I haven’t studied the project that this is a comment on, but: The article notices that something that compiles, runs, and renders a trivial HTML page might be a good starting point, and I would certainly agree with that when it’s humans writing the code. But is it the only way? Instead of maintaining “builds and runs” as a constant and varying what it does, can it make sense to have “a decent-sized subset of browser functionality” as a constant and varying the “builds and runs” bit? (Admittedly, that bit does not seem to be converging here, but I’m curious in more general terms.)

johntb86 10 hours ago | parent | next [-]
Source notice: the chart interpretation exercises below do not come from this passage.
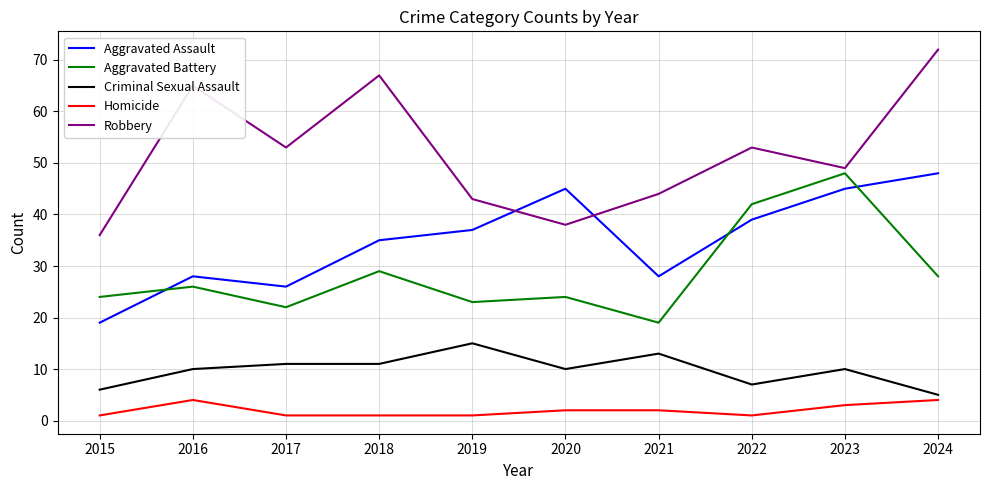

How many Criminal Sexual Assault values are between 7 and 11?

6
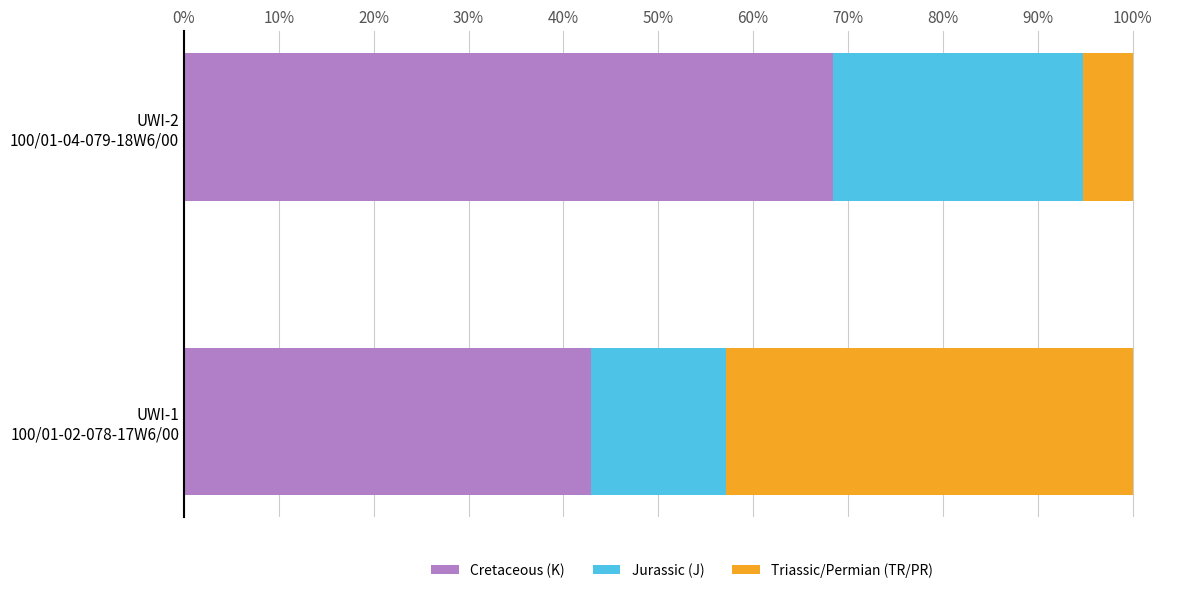

What is the highest value of the Cretaceous (K) series?

68.4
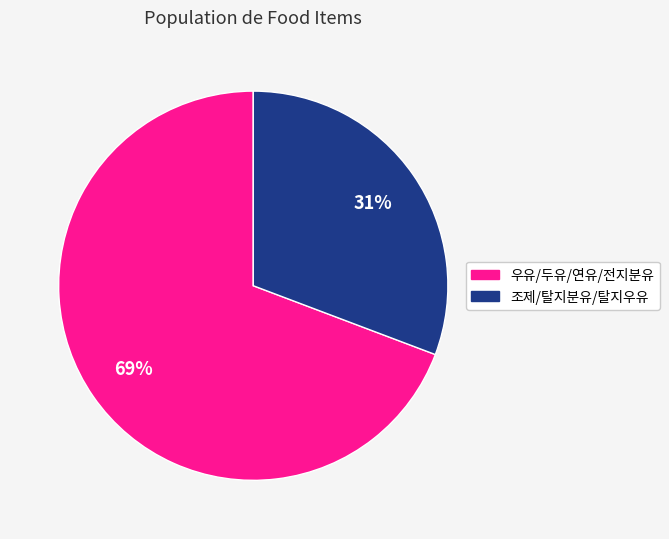

Is there any slice that represents more than half of the pie?

Yes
In theory you could generate a bunch of code that seems mostly correct and then gradually tweak it until it's closer and closer to compiling/working, but that seems ill-suited to how current AI agents work (or even how people work). AI agents are prone to make very local fixes without an understanding of wider context, where those local fixes break a lot of assumptions in other pieces of code.

It can be very hard to determine if an isolated patch that goes from one broken state to a different broken state is on net an improvement. Even if you were to count compile errors and attempt to minimize them, some compile errors can demonstrate fatal flaws in the design while others are minor syntax issues. It's much easier to say that broken tests are very bad and should be avoided completely, as then it's easier to ensure that no patch makes things worse than it was before.
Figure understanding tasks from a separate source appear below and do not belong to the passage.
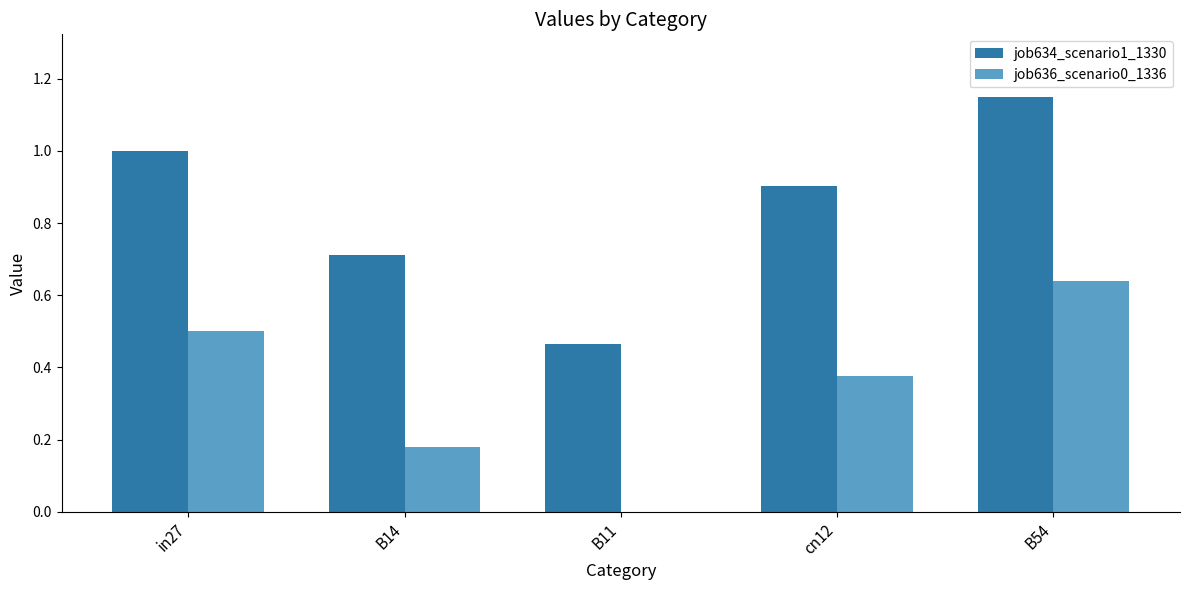

Which label corresponds to the largest value in the chart?

B54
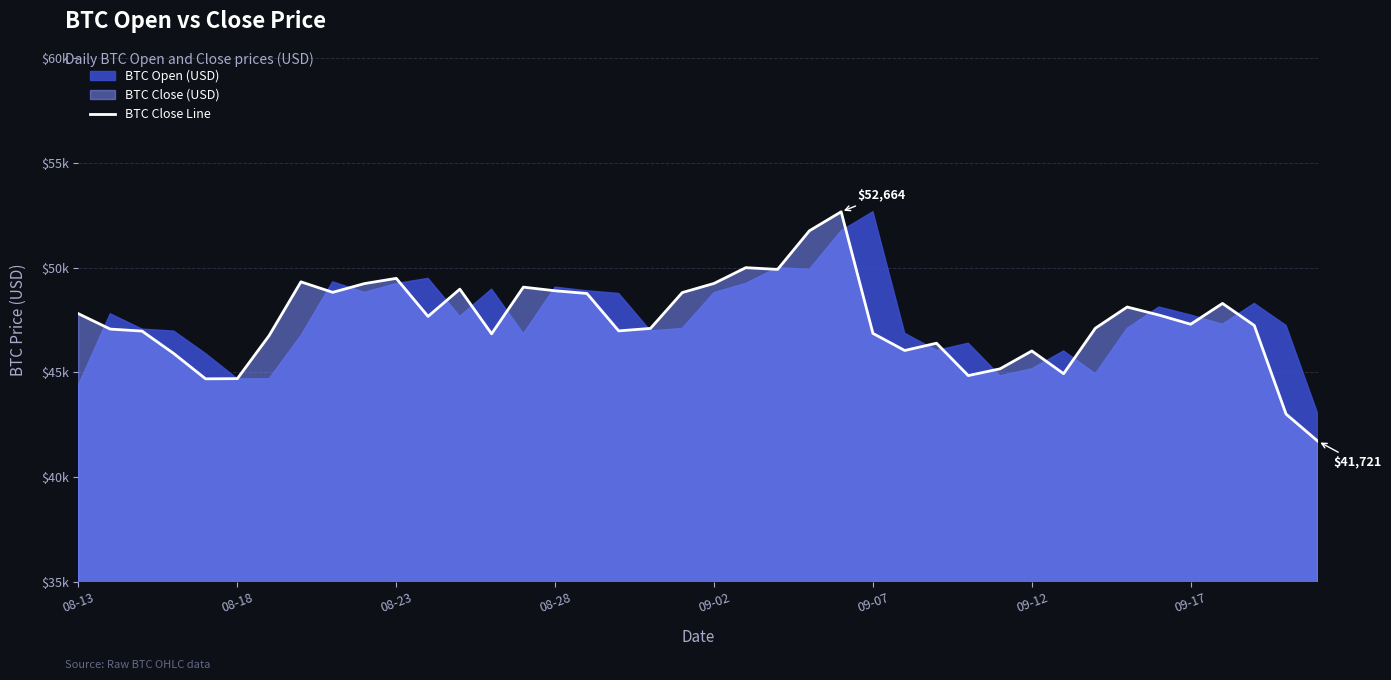

Rank the categories by value from highest to lowest.

2021-09-06, 2021-09-05, 2021-09-03, 2021-09-04, 2021-08-23, 2021-08-20, 2021-09-02, 2021-08-22, 2021-08-27, 2021-08-25, 2021-08-28, 2021-08-21, 2021-09-01, 2021-08-29, 2021-09-18, 2021-09-15, 2021-08-13, 2021-09-16, 2021-08-24, 2021-09-17, 2021-09-19, 2021-09-14, 2021-08-31, 2021-08-14, 2021-08-30, 2021-08-15, 2021-09-07, 2021-08-26, 2021-08-19, 2021-09-09, 2021-09-08, 2021-09-12, 2021-08-16, 2021-09-11, 2021-09-13, 2021-09-10, 2021-08-18, 2021-08-17, 2021-09-20, 2021-09-21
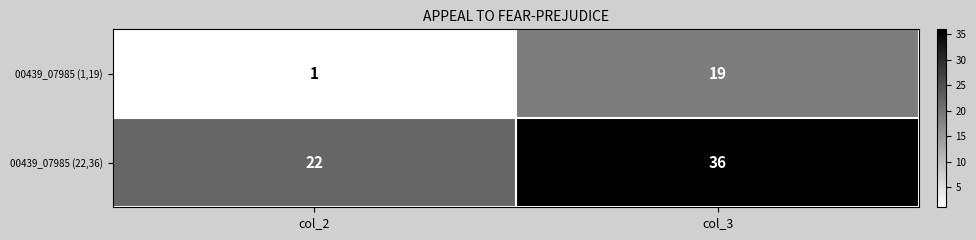

Reading left to right, what are all the values shown in this chart?

00439_07985 (1,19): 1	19
00439_07985 (22,36): 22	36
eloisius 9 hours ago | parent [-]

> generate a bunch of code that seems mostly correct and then gradually tweak it until it's closer and closer to compiling/working

The diffusion model of software engineering

madeofpalk 10 hours ago | parent | prev [-]

...What use is code if it doesn't build and run? What other way is there to build a browser that doesn't involved 'build and run'?

Writing junk in a text file isn't the hard part.

Pinus 9 hours ago | parent [-]

Obviously, it has to eventually build and run if there’s to be any point to it, but is it necessary that every, or even any, step along the way builds and runs? I imagine some sort of iterative set-up where one component generates code, more or less "intelligently", and others check it against the C, HTML, JavaScript, CSS and what-have-you specs, and the whole thing iterates until all the checking components are happy. The components can’t be completely separate, of course, they’d have to be more or less intermingled or convergence would be very slow (like when lcamtuf had his fuzzer generate a JPEG out of an empty file), but isn’t that basically what (large) neural networks are; tangled messes of interconnected functions that do things in ways too complicated for anyone to bother figuring out?

malfist 8 hours ago | parent | next [-]

How do you iteratively improve a broken codebase that doesn't compile with more than 3 million lines of code?

brabel 7 hours ago | parent [-]

I don't want to defend the AI slop, but it's common for me to go on for a few weeks without being able to compile everything when doing something realy big. I can still compile individual modules and run their tests, but not the full application (which puts all modules together)... but it may take a lot of time until all modules can come together and actually run the app.

fwip 8 hours ago | parent | prev [-]

Human brains are big, tangled messes of interconnected neurons that do things in way too complicated to figure out.

That doesn't mean we can usefully build software that is a big, tangled mess.